Redfin analyzed MLS data to identify U.S. single-family homes, condos/co-ops and townhouses for sale as of April 11, 2023. We estimated what a homebuyer’s monthly housing payment would be on those homes using the Redfin Estimate of the homes’ value in April 2023 and the average U.S. 30-year-fixed conventional and jumbo mortgage rates in March 2023. To estimate what a homebuyer’s monthly payment would have been if those homes had been for sale a year earlier, we first estimated the year-ago home value by extrapolating the most recent Redfin Estimate backwards using price-per-square-foot trends derived from MLS data and public records. Then we calculated the monthly payment using the average 30-year-fixed conventional and jumbo mortgage rates in March 2022. 
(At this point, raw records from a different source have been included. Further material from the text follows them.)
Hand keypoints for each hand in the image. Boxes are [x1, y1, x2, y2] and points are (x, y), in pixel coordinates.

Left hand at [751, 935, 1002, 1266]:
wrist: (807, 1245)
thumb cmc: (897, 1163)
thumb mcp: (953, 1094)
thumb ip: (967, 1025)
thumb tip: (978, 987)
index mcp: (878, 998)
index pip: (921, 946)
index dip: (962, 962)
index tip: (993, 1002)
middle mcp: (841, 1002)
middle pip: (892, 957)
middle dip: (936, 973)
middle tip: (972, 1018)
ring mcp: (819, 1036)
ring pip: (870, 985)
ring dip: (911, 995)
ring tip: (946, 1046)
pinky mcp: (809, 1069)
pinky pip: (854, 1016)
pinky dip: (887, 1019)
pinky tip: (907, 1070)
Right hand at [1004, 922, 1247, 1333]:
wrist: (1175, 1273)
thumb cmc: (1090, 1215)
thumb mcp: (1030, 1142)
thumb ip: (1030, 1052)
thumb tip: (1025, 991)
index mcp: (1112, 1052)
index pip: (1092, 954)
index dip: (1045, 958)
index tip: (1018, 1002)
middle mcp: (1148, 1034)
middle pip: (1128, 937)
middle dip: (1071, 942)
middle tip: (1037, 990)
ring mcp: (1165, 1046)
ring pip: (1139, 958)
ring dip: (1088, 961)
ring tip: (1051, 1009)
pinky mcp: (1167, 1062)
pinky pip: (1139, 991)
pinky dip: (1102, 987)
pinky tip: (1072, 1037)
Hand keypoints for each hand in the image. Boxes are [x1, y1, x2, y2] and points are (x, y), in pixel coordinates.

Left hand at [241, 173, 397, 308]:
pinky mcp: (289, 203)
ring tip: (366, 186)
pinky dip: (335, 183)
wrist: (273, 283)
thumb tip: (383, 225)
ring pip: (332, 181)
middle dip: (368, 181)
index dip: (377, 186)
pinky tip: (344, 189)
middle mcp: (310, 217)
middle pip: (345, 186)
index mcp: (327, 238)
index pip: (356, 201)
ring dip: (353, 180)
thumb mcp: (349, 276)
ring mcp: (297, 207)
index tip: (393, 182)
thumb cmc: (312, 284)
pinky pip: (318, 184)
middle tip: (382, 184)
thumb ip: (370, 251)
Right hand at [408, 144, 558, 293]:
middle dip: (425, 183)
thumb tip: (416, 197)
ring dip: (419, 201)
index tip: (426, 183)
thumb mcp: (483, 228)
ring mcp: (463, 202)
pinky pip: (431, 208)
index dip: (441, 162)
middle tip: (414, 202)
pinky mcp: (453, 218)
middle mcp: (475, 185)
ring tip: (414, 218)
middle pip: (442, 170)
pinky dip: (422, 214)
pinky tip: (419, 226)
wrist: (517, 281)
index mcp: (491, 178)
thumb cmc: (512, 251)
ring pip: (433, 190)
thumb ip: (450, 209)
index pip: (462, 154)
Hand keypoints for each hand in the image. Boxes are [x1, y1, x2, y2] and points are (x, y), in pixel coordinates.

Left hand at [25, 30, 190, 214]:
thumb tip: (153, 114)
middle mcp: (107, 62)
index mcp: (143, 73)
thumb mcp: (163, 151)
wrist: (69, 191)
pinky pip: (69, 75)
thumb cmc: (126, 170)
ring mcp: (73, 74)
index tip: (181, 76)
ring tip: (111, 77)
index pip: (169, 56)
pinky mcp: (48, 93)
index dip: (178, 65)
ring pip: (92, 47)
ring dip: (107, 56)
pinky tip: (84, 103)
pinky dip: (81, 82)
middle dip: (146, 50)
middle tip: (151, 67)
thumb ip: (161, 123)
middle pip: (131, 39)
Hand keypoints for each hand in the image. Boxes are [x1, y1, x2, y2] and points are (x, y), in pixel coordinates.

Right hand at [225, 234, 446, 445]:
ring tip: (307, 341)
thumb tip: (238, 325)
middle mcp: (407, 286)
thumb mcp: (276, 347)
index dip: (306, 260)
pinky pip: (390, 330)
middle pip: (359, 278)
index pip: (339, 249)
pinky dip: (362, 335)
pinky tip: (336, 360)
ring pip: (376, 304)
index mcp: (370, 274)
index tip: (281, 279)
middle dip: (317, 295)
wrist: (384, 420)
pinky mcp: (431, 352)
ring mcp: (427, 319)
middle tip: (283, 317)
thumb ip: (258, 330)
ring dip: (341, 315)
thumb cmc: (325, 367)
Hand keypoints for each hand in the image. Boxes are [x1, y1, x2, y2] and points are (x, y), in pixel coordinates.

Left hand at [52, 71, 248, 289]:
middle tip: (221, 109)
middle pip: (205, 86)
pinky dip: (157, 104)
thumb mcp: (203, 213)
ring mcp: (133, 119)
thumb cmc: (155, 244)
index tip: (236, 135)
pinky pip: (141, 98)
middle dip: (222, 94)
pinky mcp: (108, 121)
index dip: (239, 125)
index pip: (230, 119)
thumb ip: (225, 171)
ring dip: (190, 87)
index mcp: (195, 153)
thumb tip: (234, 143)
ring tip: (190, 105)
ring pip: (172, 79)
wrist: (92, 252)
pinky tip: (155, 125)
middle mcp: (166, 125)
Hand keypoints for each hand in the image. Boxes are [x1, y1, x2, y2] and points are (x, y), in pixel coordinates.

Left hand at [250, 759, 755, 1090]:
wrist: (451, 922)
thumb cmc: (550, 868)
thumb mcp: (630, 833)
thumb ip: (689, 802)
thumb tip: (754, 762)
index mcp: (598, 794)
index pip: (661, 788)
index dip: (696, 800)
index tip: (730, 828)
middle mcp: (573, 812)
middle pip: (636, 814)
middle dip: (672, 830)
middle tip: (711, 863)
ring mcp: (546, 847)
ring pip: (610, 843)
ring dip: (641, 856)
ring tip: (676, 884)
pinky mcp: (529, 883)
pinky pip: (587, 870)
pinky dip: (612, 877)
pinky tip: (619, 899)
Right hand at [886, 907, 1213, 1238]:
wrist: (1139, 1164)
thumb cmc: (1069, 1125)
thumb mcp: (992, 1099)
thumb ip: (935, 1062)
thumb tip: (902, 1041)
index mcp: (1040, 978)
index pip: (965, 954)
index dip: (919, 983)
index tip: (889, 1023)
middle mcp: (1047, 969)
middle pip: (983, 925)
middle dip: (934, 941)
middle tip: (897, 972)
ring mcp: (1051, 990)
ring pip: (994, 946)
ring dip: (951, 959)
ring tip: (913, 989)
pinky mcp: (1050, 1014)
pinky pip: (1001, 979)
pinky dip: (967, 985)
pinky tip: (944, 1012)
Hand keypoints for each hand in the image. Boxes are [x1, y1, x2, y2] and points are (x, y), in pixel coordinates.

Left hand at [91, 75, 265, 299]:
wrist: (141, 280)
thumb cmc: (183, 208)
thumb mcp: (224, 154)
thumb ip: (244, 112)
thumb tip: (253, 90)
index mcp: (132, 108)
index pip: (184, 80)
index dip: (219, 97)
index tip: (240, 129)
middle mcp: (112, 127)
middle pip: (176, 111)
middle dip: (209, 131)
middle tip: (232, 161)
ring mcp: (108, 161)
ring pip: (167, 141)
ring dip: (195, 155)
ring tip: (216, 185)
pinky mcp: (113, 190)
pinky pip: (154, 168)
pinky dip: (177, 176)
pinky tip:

When estimating monthly housing payments, we assumed a 20% down payment, 1.25% annual property-tax rate and a homeowner’s insurance rate equal to 0.5% of the purchase price.

We used mortgage-rate data from Optimal Blue. National statistics represent the entire U.S., while metro-level data comes from a list of the 100 most populous U.S. metros.